Als 1989 die Mauer fiel, da kamen viele Menschen „von drüben“.

Vor unserer Haustür ist ein großer Parkplatz. Dort stellte ein Trabbifahrer sein Fahrzeug ab und wollte mit seiner Familie übernachten. Mann und Frau mit zwei Kindern.

Sie richteten sich darauf ein, in diesem Trabbi zu schlafen. Vier Personen in diesem kleinen Trabbi. Ich beobachtete das.

Es war der 24. November, mein Geburtstag. Wir hatten einen Geburtstagshauskreis bei uns. Kurzerhand ging ich zu ihnen, klopfte an das Fenster und fragte: „Wollen Sie hier übernachten?“

Der Mann dachte, ich wollte ihn von dort wegschicken und war besorgt. Ich sagte ihm, er solle doch kommen mit seiner Familie. Wir haben Platz zu Hause. Und feiern gerade einen Geburtstag. Sie sollen unsere Gäste sein. Sie können mit uns zusammen Hauskreis erleben und auch übernachten.

Völlig überrascht und dankbar nahmen sie an.

Es kam ihnen vor wie in einem Märchen.

Später schrieben sie uns, dass sie damit bei den „Wessis“ nicht gerechnet hätten.

Schön, wenn Vorurteile dahin schmelzen.

Anderen Gastfreundschaft zu schenken kommt als Segen auf uns zurück, macht alle Beteiligten glücklich. Gastfreundschaft bringt uns mit anderen Menschen zusammen, mit anderen Schicksalen, macht unseren Horizont weiter. So dürfen wir teilhaben an den Lebensgeschichten anderer Menschen. Es bereichert unser Leben.

Wir geben nicht nur etwas, wir empfangen auch.

Weil Lebensfreude Zeichen der Gottesnähe sind, gehört zum Menschsein auch das Feiern mit Freunden, und natürlich auch mit neuen Bekanntschaften.

Dankbar nahmen sie an.

 

Durch meine Missionstätigkeit in vielen osteuropäischen Ländern habe ich viel Gastfreundschaft genießen dürfen.

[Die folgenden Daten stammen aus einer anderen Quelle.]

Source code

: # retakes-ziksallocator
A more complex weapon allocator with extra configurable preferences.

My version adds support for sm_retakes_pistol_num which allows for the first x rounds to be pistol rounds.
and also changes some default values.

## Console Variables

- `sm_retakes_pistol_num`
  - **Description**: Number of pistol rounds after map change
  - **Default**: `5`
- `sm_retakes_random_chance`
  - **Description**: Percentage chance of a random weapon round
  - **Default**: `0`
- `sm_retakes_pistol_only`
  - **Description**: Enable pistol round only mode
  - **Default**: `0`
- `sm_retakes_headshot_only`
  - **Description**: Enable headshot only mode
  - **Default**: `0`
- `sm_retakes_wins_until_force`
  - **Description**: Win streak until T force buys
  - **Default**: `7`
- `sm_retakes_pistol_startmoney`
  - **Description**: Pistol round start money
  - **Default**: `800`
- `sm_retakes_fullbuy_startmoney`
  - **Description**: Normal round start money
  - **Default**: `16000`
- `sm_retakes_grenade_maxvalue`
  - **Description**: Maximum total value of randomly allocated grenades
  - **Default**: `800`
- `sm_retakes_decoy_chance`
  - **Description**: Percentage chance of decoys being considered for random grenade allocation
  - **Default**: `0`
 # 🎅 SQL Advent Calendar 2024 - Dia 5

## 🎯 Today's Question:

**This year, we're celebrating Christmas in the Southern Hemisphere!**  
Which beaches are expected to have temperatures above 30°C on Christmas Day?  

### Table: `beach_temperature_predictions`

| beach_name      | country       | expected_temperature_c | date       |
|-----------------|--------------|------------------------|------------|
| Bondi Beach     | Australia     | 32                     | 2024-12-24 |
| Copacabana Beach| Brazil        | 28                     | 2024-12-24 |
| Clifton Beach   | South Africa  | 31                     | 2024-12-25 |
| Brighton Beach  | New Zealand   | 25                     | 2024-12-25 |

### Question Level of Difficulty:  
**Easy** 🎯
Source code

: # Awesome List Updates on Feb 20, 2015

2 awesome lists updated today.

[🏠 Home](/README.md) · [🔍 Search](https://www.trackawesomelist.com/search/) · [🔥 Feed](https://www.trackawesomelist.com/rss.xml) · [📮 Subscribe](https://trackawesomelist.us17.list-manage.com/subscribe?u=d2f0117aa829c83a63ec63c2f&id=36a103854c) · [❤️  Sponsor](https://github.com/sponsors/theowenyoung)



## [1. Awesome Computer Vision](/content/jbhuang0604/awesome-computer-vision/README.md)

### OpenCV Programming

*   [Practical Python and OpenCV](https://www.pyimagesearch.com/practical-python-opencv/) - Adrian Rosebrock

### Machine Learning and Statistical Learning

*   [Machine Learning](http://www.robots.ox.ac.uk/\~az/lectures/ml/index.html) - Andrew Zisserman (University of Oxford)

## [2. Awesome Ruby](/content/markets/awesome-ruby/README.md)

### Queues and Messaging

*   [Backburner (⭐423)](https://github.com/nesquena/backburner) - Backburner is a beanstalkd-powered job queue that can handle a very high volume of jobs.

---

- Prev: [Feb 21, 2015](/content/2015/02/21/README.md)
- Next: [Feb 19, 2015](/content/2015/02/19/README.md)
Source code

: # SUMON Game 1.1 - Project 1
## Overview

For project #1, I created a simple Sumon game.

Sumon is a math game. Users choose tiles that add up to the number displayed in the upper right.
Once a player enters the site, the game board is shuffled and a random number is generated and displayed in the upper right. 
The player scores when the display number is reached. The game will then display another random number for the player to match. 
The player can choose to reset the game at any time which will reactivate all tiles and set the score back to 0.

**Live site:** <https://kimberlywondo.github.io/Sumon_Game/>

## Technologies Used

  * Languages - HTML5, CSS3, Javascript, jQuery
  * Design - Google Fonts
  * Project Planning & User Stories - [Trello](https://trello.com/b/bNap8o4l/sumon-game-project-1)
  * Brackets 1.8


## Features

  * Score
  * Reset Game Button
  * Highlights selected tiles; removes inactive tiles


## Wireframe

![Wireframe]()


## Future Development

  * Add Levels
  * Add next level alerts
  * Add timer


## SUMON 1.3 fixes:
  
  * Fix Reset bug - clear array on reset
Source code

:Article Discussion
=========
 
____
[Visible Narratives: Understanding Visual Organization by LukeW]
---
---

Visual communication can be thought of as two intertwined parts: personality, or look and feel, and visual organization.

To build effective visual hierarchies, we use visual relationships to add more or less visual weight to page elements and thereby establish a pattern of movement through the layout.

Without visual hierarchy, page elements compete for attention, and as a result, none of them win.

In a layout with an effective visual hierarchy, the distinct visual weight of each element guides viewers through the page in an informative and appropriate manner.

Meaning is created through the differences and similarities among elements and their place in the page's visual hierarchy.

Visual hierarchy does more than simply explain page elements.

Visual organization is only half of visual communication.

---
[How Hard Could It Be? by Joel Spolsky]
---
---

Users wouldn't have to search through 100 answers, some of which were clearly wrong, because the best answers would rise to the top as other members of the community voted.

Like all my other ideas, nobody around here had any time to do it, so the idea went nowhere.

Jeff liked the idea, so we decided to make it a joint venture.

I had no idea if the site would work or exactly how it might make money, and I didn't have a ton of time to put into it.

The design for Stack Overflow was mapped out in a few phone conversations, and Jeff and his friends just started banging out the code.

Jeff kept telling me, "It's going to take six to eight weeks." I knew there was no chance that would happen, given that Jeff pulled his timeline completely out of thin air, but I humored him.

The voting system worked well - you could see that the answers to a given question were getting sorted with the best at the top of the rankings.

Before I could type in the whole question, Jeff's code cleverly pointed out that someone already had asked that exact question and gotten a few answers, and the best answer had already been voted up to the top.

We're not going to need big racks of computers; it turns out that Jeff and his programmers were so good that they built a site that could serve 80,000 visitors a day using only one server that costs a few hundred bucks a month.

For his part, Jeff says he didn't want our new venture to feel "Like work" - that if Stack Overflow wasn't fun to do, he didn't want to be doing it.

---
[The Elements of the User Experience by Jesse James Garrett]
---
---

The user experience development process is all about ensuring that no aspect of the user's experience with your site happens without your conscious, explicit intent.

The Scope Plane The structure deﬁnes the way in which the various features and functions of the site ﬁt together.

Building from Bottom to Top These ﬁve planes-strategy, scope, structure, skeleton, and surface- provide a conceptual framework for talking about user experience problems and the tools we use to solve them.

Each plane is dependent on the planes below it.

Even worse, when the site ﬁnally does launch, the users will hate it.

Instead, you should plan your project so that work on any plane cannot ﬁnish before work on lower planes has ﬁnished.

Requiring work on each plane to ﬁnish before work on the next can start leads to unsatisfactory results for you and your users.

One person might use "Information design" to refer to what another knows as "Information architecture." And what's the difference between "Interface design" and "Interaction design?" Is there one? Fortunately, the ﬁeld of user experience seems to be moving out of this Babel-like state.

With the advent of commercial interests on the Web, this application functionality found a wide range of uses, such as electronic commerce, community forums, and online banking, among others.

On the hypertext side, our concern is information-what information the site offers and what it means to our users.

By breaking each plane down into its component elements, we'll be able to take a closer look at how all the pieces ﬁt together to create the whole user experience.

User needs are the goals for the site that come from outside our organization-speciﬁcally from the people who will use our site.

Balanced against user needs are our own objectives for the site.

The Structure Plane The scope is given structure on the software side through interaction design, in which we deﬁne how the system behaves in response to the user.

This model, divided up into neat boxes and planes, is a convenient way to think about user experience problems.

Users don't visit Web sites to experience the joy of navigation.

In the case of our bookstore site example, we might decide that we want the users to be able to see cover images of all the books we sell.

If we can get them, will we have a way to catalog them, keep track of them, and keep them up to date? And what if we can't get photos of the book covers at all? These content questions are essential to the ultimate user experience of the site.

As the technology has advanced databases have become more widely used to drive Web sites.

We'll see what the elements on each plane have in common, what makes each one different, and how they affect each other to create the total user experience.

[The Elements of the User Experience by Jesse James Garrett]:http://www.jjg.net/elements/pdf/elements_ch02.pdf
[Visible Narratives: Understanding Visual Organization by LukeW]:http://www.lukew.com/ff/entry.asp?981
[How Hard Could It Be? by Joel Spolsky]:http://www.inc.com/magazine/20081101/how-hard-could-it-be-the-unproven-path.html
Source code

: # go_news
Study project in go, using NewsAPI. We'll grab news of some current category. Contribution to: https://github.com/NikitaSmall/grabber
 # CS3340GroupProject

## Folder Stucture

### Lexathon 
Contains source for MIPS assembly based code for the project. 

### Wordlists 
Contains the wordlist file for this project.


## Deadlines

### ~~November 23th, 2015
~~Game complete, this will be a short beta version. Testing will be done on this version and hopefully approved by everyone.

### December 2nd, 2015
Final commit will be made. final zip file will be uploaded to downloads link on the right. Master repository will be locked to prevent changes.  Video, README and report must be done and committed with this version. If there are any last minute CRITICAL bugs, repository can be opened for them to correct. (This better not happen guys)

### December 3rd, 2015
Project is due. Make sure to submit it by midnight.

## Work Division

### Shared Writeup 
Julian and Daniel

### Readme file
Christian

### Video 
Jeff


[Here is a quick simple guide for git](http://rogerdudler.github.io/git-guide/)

Das Bemühen der dortigen Glaubensgeschwister  mir zu dienen, berührte oft mein Herz.

Wir alle sind nur Gast auf dieser Erde und darauf angewiesen, dass Gott uns auch Gastfreundschaft gewährt. Er will der freundlich aufnehmende und überreich gebende Gastgeber sein (Psalm 39,13).

Deshalb ist die Bibel voll von Bildern und Erzählungen, in denen Gäste und Gastfreundschaft eine wichtige Rolle spielen.

Beide werden beschenkt, der, der Gastfreundschaft gewährt, und der, der sie annimmt.

Gastfreundschaft ist ein Sinnbild für das erbarmende Handeln Gottes, seine gnädige Zuwendung den Menschen gegenüber. Und gleichzeitig die nach außen gerichtete Liebe des Menschen zu seinem Nächsten.

Gottes Gastfreundschaft, seine offene Tür für uns, macht uns Mut und gibt uns Kraft. So können wir in seiner Art auch anderen Gastfreundschaft geben, nicht weil wir es müssen, sondern aus Liebe zu Gott und den Menschen.

Und jetzt, während ich diesen Artikel schreibe, ziehen viele Bilder an mir vorüber: Ich sehe Gäste, die unser Leben bereichert haben. – Und wo wir selbst Gastfreundschaft genießen durften.

Ja, Guardini hat recht, dem andern Rast zu geben auf dem Weg zur Ewigkeit bringt Segen ins Haus.

Und manchmal sind es „Engel“, die bei uns wohnen.